Arborer une telle tenue n’est pas une bonne idée, qu’elle soit autorisée par la loi ou non. Que peuvent en penser, par exemple, les féministes afghanes ou saoudiennes qui risquent leur peau en voulant desserrer tant soit peu l’étreinte qui pèse sur elles, en réclamant le droit d’aller à l’école, de pouvoir ouvrir un compte en banque ou de se déplacer sans « protecteur » masculin (entendez : frère, oncle, mari), ou encore de conduire un véhicule ?

En se focalisant sur le bien-fondé ou non d’une interdiction légale, on a largement occulté ce que signifiait, en Suisse, de porter de son libre choix le signe d’un absolutisme de très mauvais aloi. Une mise en garde aurait été judicieuse, quelles que soient les positions prises sur l’initiative.

Ne pas se voiler la face…

L’extrême-droite globale et les islamistes radicaux se retrouvent avec constance pour cultiver l’assimilation mensongère et toxique de l’Islam à l’islamisme, en vue d’alimenter le vieux fantasme d’une « guerre des civilisations ». Dans ce but, leur intérêt commun est de réduire la perception de l’Islam à ses expressions les plus extrêmes, aucunement représentatives, aux fins de diviser nos sociétés et de susciter un sentiment de rejet de l’Islam.

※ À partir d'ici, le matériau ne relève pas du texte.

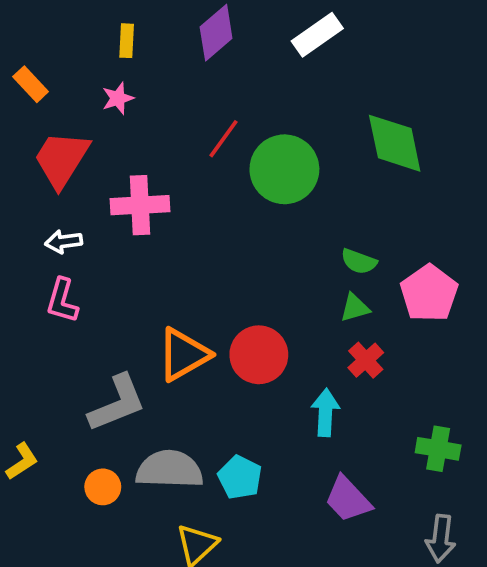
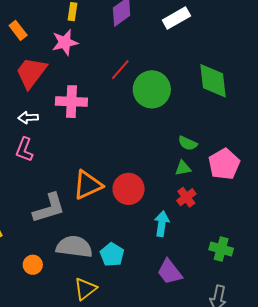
pink star: (118, 98) -> (65, 42), size x1.5
orange circle: (103, 487) -> (33, 265), moved

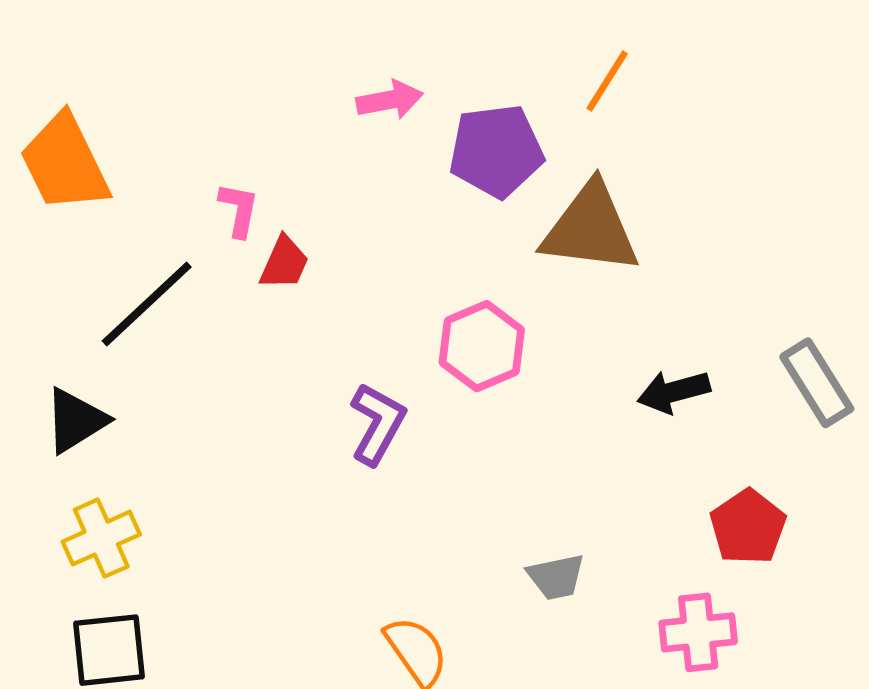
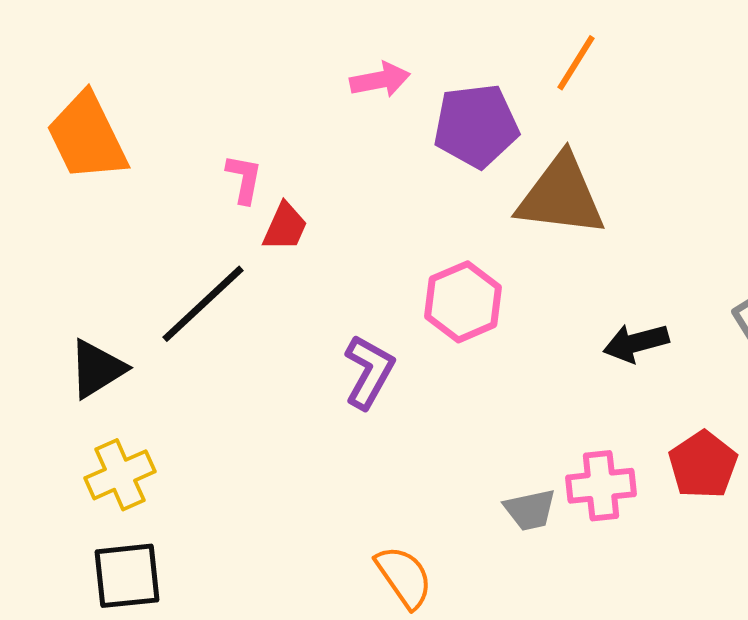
black line: (147, 304) -> (203, 304), moved
pink cross: (698, 632) -> (601, 486), moved

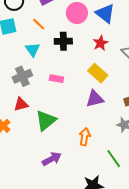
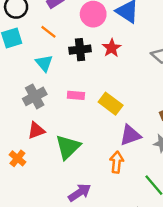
red star: (100, 43) -> (112, 48), moved
yellow rectangle: (98, 73) -> (111, 104), moved
purple triangle: (95, 99) -> (130, 135), moved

En réalité, parmi celles et ceux qui votent non à l’initiative, très peu sont partisan.e.s de la burqa… et parmi celles et ceux qui votent oui, beaucoup s’engagent, musulmans ou non, pour un Islam dégagé de l’emprise des extrémistes. A ce titre, le débat, même biaisé, aura montré qu’il existe un oui féministe, humaniste et solidaire, qui ne permettra pas aux initiants d’interpréter le résultat à leur guise, mais de défendre la place de l’Islam au sein de notre société et de rejeter les ferments de division.